ASEAN KEY DESTINATIONS
Brunei’s healthcare sector projected for modest growth
STRONG demand for medical services may help Brunei’s healthcare sector grow despite the low oil prices, according to the latest analysis from Business Monitoring International (BMI) Research.
The business intelligence company noted that healthcare spending in Brunei will continue to see modest growth, citing a strong demand for medical services due to the country’s disease profile.
“Brunei’s epidemiology will be central factors supporting the rise in healthcare spending.
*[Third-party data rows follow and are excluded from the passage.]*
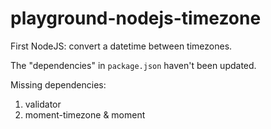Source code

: # playground-nodejs-timezone
First NodeJS: convert a datetime between timezones.

The "dependencies" in `package.json` haven't been updated.

Missing dependencies:

1. validator
2. moment-timezone & moment

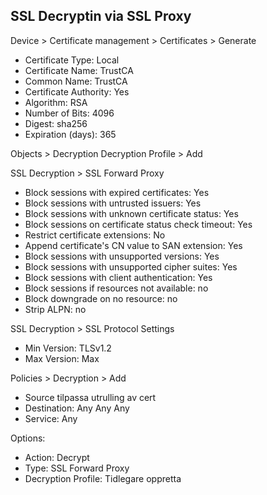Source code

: ## SSL Decryptin via SSL Proxy

Device > Certificate management > Certificates > Generate

* Certificate Type: Local
* Certificate Name: TrustCA
* Common Name: TrustCA
* Certificate Authority: Yes
* Algorithm: RSA
* Number of Bits: 4096
* Digest: sha256
* Expiration (days): 365

Objects > Decryption Decryption Profile > Add 

SSL Decryption > SSL Forward Proxy

* Block sessions with expired certificates: Yes
* Block sessions with untrusted issuers: Yes
* Block sessions with unknown certificate status: Yes
* Block sessions on certificate status check timeout: Yes
* Restrict certificate extensions: No
* Append certificate's CN value to SAN extension: Yes
* Block sessions with unsupported versions: Yes
* Block sessions with unsupported cipher suites: Yes
* Block sessions with client authentication: Yes
* Block sessions if resources not available: no
* Block downgrade on no resource: no
* Strip ALPN: no

SSL Decryption > SSL Protocol Settings

* Min Version: TLSv1.2
* Max Version: Max 

Policies > Decryption > Add

* Source tilpassa utrulling av cert
* Destination: Any Any Any
* Service: Any

Options:

* Action: Decrypt
* Type: SSL Forward Proxy
* Decryption Profile: Tidlegare oppretta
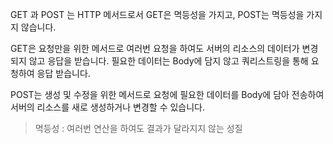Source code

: GET 과 POST 는 HTTP 메서드로서 GET은 멱등성을 가지고, POST는 멱등성을 가지지 않습니다.

GET은 요청만을 위한 메서드로 여러번 요청을 하여도 서버의 리소스의 데이터가 변경되지 않고 응답을 받습니다. 필요한 데이터는 Body에 담지 않고 쿼리스트링을 통해 요청하여 응답 받습니다.

POST는 생성 및 수정을 위한 메서드로 요청에 필요한 데이터를 Body에 담아 전송하여 서버의 리소스를 새로 생성하거나 변경할 수 있습니다.

> 멱등성 : 여러번 연산을 하여도 결과가 달라지지 않는 성질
Chronic conditions have already become the primary cause of mortality, accounting for 81 per cent of total deaths in 2012, according to the World Health Organization (WHO),” said the report which was published yesterday.
It noted that changing dietary lifestyles and ageing population, with those aged 65 and older projected to go up from 4.4 per cent in 2015 to 8.6 per cent in 2025, would add to the demand for medical services.
“The ageing population in particular is a dominant factor, as reflected in a breakdown of cancer deaths by age,” the report said.
According to data from the World Bank and the Global Health Data Exchange in 2013, cancer mortality rates rises from four in 100,000 among males aged one to four, to 2043 in 100,000 in males aged 80 and above.
Despite those factors, the report said, healthcare spending is strongly tied to oil prices as it remains the main source of revenue from the government, which accounts for 93 per cent of total healthcare spending in 2015, totalling at $512 million.
This was projected by BMI to rise to $545 million by 2025.
“While the size of the healthcare market in Brunei is small, per capita spending is substantial, amounting to US$882,” said BMI Research, adding that this was around twice that of China and Malaysia and nearly ten times the amount spent per capita in Indonesia.
The report said that while they maintain their view that the Brunei government will continue to prioritise healthcare provisions, the low oil price environment will influence its ability to increase spending.
“With total income from hydrocarbons comprising approximately 90 per cent of total government revenue, the fall in oil prices has significant impact on the government’s fiscal position with a budget balance at negative 8.5 per cent of GDP in 2015.”
This business environment has not left healthcare unaffected; the government cut its healthcare budget by nine per cent to amount to $349 million for the fiscal year of 2016/2017.
However, the report said that it expects government year-on-year spending growth to slow in 2016 before seeing a gradual pickup over the next few years.
“This is underpinned by BMI Country Risk team’s projection for Brunei’s fiscal deficit to bottom out at 10.4 per cent of GDP and recover over the next decade as oil prices recover marginally,” said the report.
Within the healthcare industry, BMI believed that pharmaceutical spending will be most at risk as other austerity measures, which could increase private contributions, will be politically challenging to implement.